態勢は作って終わりではなく、平時から能動的に見直すことが求められる。リスク管理部門は業務部門から独立した立場で態勢の有効性を監視・牽制し、リスク管理担当役員(CRO等)や取締役会に報告する。内部監査部門は、必要に応じ外部専門家を活用しつつリスクベースで監査計画を策定し、整備・運用状況、対応・復旧、法規制遵守、サードパーティリスク管理を対象に監査を行い、重要な指摘は遅滞なく代表取締役・取締役会へ報告して改善状況を把握する。継続的改善として、リスク評価プロセスと管理態勢の有効性を少なくとも年1回評価・改善し、演習・脆弱性診断・監査・実インシデントから得た教訓を反映する。さらにKPI・KRIを測定・評価して経営陣に報告する仕組みを整えることで、変化し続ける脅威に追随する循環を回す。

京都銀行 DX本部長への示唆
  • サイバーセキュリティは善管注意義務違反・損害賠償責任に直結しうる経営課題であり、本部長自身が基本方針・複数年の取組計画・年次レビュー・演習に主体的に関与する必要がある。CISOの任命とリソース配分は経営の責任で行い、現場任せにしない。

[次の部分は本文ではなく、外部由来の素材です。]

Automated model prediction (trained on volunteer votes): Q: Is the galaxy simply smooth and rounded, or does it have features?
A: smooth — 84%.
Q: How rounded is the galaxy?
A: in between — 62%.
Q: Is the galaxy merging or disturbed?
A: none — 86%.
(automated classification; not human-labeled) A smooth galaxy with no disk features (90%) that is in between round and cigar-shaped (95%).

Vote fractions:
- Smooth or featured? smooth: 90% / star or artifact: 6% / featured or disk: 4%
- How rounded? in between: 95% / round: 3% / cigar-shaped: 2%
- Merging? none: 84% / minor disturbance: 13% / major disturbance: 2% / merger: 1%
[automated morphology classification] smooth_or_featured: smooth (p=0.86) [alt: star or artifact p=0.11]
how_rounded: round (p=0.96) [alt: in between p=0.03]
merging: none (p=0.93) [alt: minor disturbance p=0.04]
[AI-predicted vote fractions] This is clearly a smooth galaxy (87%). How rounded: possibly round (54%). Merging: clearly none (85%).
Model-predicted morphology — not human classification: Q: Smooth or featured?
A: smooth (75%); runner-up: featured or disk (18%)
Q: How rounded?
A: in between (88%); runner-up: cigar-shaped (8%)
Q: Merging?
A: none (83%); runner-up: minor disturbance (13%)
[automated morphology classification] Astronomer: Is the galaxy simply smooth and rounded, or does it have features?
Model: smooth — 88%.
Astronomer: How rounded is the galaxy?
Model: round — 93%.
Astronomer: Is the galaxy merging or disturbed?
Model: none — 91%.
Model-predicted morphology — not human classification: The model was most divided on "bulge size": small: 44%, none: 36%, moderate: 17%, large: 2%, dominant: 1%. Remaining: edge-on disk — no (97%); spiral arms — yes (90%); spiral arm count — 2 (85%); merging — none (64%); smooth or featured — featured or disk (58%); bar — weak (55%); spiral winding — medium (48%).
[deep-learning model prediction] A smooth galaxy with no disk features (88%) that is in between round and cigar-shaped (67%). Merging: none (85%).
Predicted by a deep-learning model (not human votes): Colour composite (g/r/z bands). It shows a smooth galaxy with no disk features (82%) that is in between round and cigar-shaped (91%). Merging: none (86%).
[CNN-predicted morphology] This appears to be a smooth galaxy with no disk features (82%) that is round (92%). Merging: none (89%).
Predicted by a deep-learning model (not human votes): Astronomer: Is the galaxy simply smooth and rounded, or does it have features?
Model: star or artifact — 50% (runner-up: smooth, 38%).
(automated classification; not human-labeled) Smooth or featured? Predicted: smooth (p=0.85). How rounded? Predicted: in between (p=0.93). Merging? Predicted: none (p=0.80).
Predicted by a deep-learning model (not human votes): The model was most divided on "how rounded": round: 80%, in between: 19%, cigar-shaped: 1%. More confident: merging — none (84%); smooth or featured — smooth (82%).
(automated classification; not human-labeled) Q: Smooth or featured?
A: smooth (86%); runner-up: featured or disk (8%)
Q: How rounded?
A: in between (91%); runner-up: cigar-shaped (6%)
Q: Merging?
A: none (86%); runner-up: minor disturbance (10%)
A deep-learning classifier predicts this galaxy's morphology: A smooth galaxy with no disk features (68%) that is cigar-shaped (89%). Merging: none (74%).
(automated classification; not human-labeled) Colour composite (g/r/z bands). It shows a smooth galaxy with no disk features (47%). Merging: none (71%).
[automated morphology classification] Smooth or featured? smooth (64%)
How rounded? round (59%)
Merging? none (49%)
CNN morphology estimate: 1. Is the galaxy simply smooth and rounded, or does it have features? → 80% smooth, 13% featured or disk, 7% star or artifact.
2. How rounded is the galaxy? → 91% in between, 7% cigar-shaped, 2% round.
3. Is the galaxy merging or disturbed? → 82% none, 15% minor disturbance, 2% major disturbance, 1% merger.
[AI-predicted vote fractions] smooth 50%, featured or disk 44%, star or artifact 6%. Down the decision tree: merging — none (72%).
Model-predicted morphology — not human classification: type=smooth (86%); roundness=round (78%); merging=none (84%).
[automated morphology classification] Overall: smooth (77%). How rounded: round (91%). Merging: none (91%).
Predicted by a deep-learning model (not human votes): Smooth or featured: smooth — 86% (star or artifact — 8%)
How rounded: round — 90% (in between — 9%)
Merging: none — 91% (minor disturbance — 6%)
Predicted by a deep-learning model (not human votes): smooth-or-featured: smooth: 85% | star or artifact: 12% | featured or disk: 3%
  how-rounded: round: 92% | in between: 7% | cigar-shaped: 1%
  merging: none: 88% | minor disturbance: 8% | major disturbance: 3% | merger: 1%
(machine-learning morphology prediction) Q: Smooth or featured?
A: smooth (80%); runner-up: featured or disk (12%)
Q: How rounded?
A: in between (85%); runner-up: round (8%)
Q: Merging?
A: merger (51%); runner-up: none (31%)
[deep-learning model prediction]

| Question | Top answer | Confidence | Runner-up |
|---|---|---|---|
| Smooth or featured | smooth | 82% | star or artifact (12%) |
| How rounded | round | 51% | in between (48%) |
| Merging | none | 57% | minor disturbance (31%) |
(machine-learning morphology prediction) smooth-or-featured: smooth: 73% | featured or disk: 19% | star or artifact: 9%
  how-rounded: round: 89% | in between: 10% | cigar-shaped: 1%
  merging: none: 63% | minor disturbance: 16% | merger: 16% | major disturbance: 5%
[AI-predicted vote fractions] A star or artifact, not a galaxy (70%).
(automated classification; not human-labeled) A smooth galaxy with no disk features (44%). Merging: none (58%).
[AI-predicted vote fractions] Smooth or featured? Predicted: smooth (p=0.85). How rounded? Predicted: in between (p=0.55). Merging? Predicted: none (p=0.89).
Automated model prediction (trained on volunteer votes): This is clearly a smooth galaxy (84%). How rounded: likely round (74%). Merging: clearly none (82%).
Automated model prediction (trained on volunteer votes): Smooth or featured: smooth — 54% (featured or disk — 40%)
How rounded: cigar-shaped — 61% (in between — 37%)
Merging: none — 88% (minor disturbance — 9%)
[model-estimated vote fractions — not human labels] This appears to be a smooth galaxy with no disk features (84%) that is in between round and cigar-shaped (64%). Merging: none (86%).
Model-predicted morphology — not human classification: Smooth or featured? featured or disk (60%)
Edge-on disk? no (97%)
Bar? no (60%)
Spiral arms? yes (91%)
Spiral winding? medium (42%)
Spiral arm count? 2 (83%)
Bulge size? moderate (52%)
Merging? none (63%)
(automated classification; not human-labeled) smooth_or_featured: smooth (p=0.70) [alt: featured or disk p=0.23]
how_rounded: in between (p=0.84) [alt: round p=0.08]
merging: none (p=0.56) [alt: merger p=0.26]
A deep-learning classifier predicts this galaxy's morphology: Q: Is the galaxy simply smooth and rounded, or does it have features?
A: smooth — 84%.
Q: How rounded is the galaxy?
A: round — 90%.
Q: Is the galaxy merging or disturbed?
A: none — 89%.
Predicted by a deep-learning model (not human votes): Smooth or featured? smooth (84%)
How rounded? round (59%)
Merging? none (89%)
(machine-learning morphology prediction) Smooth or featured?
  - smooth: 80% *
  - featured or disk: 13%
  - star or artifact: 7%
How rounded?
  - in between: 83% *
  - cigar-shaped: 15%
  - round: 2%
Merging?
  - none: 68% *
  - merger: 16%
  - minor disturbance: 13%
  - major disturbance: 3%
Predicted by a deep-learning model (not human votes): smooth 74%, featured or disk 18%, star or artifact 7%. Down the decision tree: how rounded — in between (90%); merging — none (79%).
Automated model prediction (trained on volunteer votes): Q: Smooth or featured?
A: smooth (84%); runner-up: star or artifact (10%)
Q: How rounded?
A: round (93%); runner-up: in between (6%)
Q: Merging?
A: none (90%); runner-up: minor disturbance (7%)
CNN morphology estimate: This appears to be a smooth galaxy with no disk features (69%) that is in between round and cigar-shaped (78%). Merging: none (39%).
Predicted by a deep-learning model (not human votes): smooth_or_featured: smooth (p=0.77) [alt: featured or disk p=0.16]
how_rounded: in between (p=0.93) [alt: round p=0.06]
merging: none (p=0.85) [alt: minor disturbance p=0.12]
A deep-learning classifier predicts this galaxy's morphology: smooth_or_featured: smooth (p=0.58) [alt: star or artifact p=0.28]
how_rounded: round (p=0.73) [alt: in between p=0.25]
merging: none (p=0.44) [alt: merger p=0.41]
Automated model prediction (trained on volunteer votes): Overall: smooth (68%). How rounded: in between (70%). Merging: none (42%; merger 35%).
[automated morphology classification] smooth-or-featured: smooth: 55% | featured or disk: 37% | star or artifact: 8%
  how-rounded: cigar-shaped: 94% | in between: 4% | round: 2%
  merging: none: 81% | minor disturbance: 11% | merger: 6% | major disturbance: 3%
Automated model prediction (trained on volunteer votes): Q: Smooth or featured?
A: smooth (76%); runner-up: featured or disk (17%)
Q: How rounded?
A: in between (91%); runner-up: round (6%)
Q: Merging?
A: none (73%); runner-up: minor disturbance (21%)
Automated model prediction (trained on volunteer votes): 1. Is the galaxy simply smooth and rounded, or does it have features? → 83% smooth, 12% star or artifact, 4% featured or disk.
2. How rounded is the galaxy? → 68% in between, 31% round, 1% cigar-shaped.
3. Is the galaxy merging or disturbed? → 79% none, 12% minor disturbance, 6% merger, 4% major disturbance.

  • 限られた予算はリスクベースで配分する。「重要な業務」を特定して優先順位をつけ、まずサイバーハイジーン(基本的な対応事項)を全社で徹底したうえで、規模・特性に応じてTLPT・24時間365日監視・SIEM等の「望ましい事項」を段階的に導入する。
  • 新サービス・API連携・クラウド移行は企画・設計段階からセキュリティ要件を組み込む「セキュリティ・バイ・デザイン」を徹底する。クラウドは責任共有モデルを正しく理解し、設定ミスの点検を運用に組み込む。
  • 委託先・クラウド・API連携先を台帳で可視化して重要度を評価し、デューデリジェンスと契約・SLAでインシデント報告・監査権限・データ取扱い・出口戦略を担保する。集中リスクや再委託(フォースパーティ)まで視野に入れる。
  • インシデントは「起こり得る」前提で備える。攻撃種別別の対応・コンティンジェンシープランを整備してRTO・復旧水準を定め、ランサムウェア対策として改ざん耐性・オフラインのバックアップを確保する。経営陣も参加する実戦的演習で実効性を検証し、金融ISAC・JPCERT/CC等との情報共有を活用する。